Bosch is developing new cloud services that complement the battery management of vehicles so that the batteries in electric cars last longer. Intelligent algorithms are to detect battery stress factors and thus optimize charging processes, for example.
The idea: Smart software functions in the cloud continuously analyze the state of the battery and take measures against cell aging. According to Bosch, this can reduce wear by up to 20 percent. “Bosch is connecting electric-vehicle batteries with the cloud, and substantially improving performance and service life,” says Markus Heyn, Managing Director of Robert Bosch GmbH.
According to Bosch, the cloud services also use real-time data from the vehicle and its environment to optimize each individual charging process and provide drivers with customized information on a battery-saving driving style directly on the vehicle display. However, the company did not say how far Bosch would go with such recommendations. The first customer of the new services, which Bosch has grouped under the heading “Battery in the Cloud,” is the Chinese mobility provider DiDi.
Extreme temperatures and fast charging and discharging (e.g. when driving too aggressively, especially when the battery is too hot or too cold) stress the cells and cause them to age more quickly. A high charge level also increases stress. For example, Bosch wants to use its software to prevent batteries from being charged 100 per cent when it’s too hot or too cold – a charge level that is a few percentage points lower costs a little range, but, according to Bosch, increases service life enormously.

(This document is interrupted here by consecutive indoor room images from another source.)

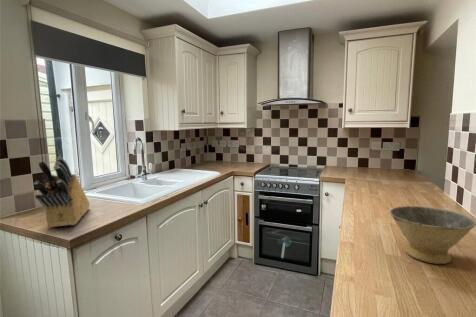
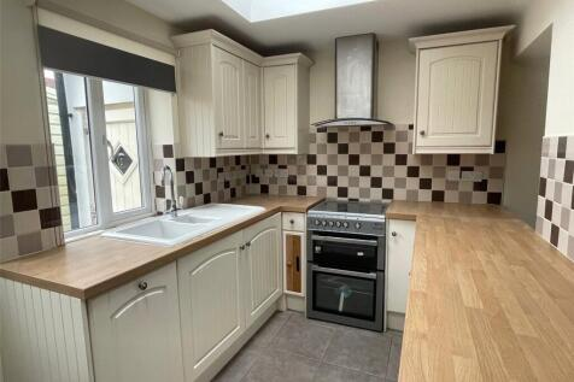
- knife block [33,156,91,228]
- bowl [389,205,476,265]
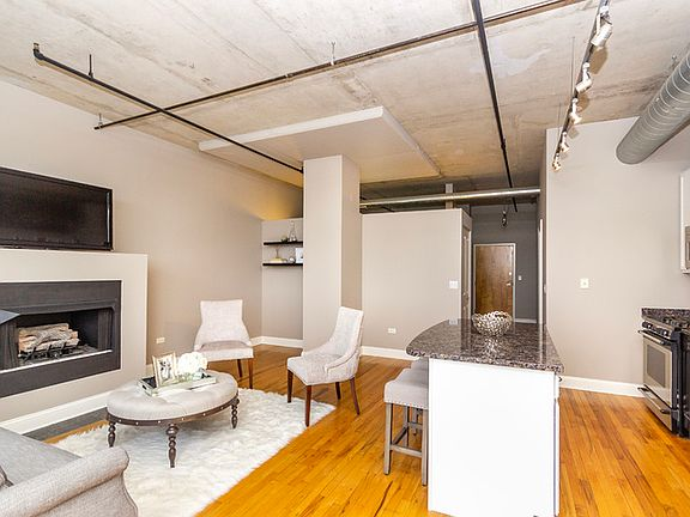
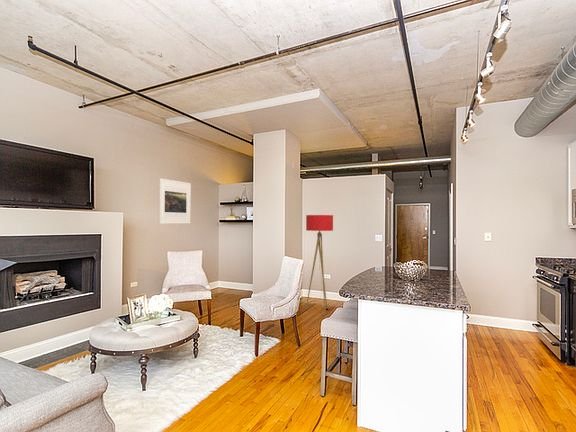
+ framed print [158,177,192,225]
+ floor lamp [305,214,334,315]
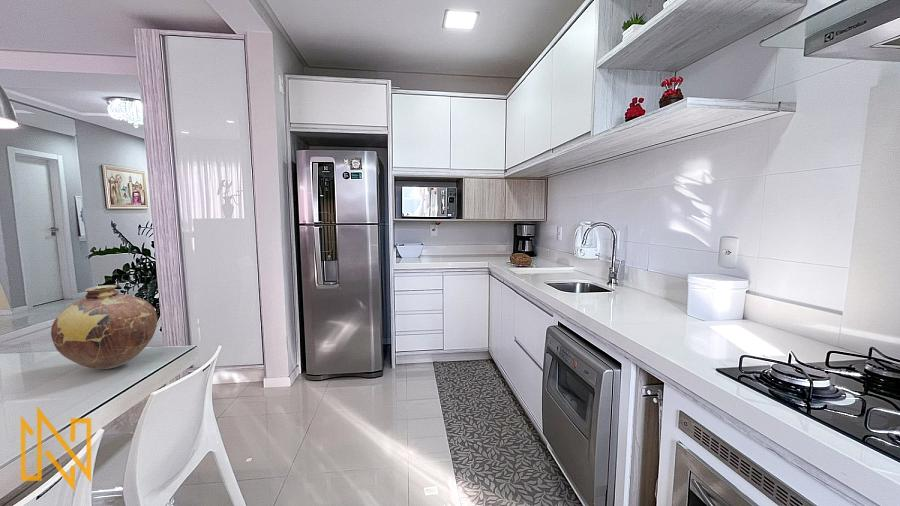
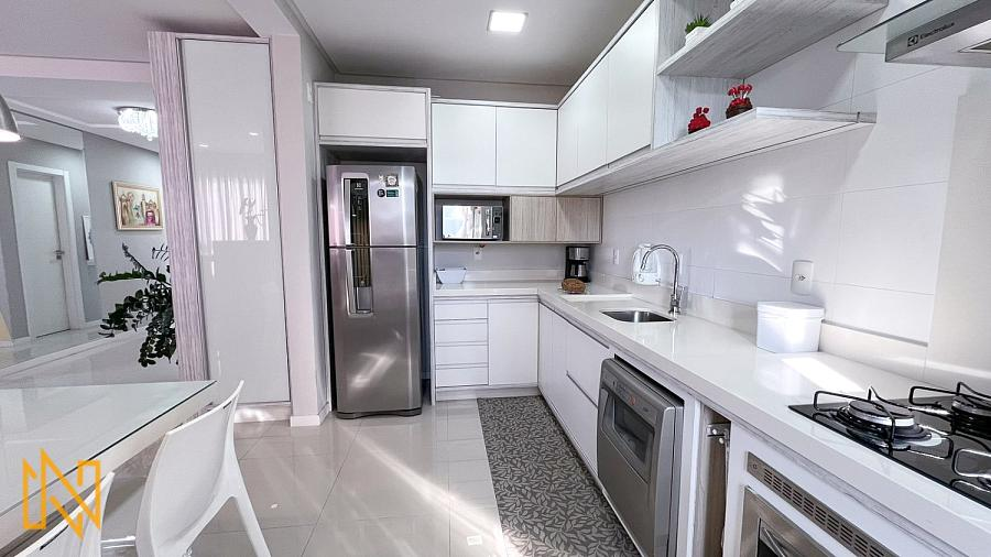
- vase [50,284,158,370]
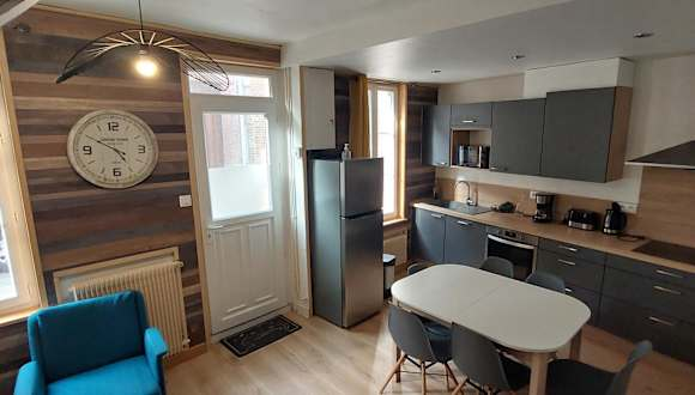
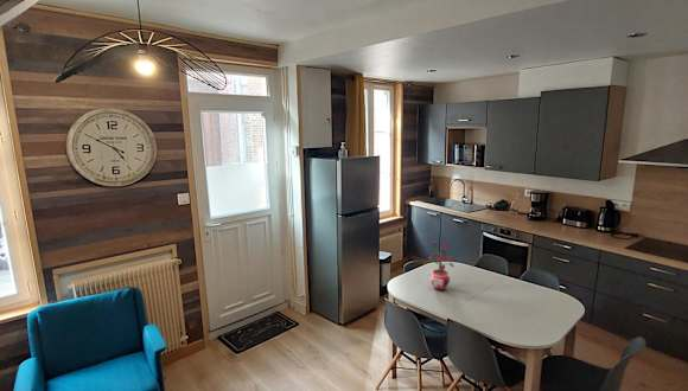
+ potted plant [427,241,456,291]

In addition, individual charging curves are to be calculated for each individual charging process. Some of this is already happening today, and Bosch says it wants to go beyond current solutions by improving the database. While the current battery management systems merely monitor and control the current status of the cells, the Bosch system will also include the charging history of the individual cells and other environmental data. This should also make it possible to carry out rapid charging, which puts the battery under less stress.
The software should also make it possible to make more accurate predictions about the service life of individual cells. If the data is evaluated not only for a vehicle, but for an entire fleet, the algorithms used can recognize even more stress factors and thus influence future development. “Powerful batteries with long services lives will make electromobility more viable,” says Heyn.